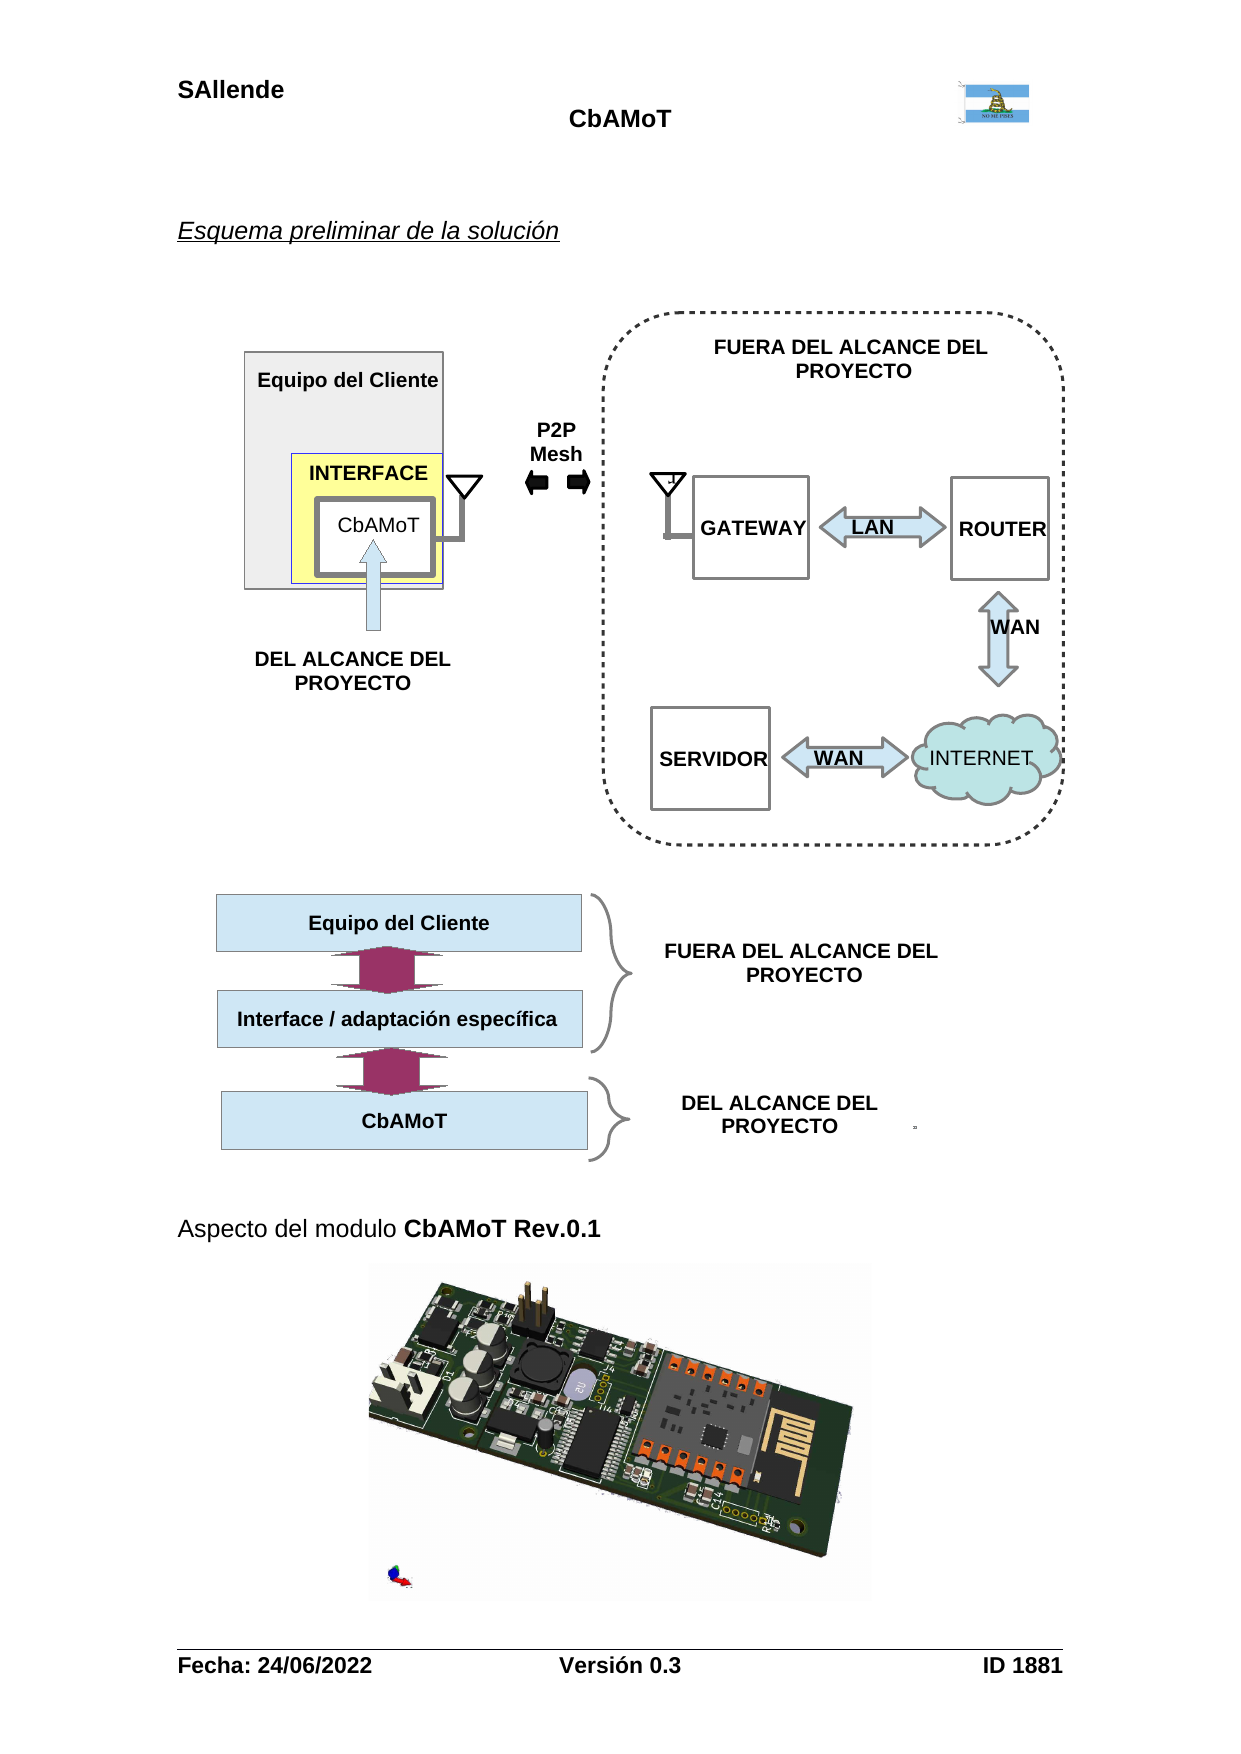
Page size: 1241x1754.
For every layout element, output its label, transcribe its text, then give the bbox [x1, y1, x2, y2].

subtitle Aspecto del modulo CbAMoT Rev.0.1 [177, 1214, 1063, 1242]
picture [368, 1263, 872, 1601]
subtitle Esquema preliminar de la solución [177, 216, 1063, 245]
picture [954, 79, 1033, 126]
::::::
* _Problem requirements_
Rewrite the lines above with "layout element" changed to "page element" and everything else kept as it is. Leave the pictures out of your answer.

* _Solution to this task_
Page size: 1241x1754.
For every page element, output its label, transcribe its text, then give the bbox [x1, y1, x2, y2].

subtitle Aspecto del modulo CbAMoT Rev.0.1 [177, 1214, 1063, 1242]
picture [368, 1263, 872, 1601]
subtitle Esquema preliminar de la solución [177, 216, 1063, 245]
picture [954, 79, 1033, 126]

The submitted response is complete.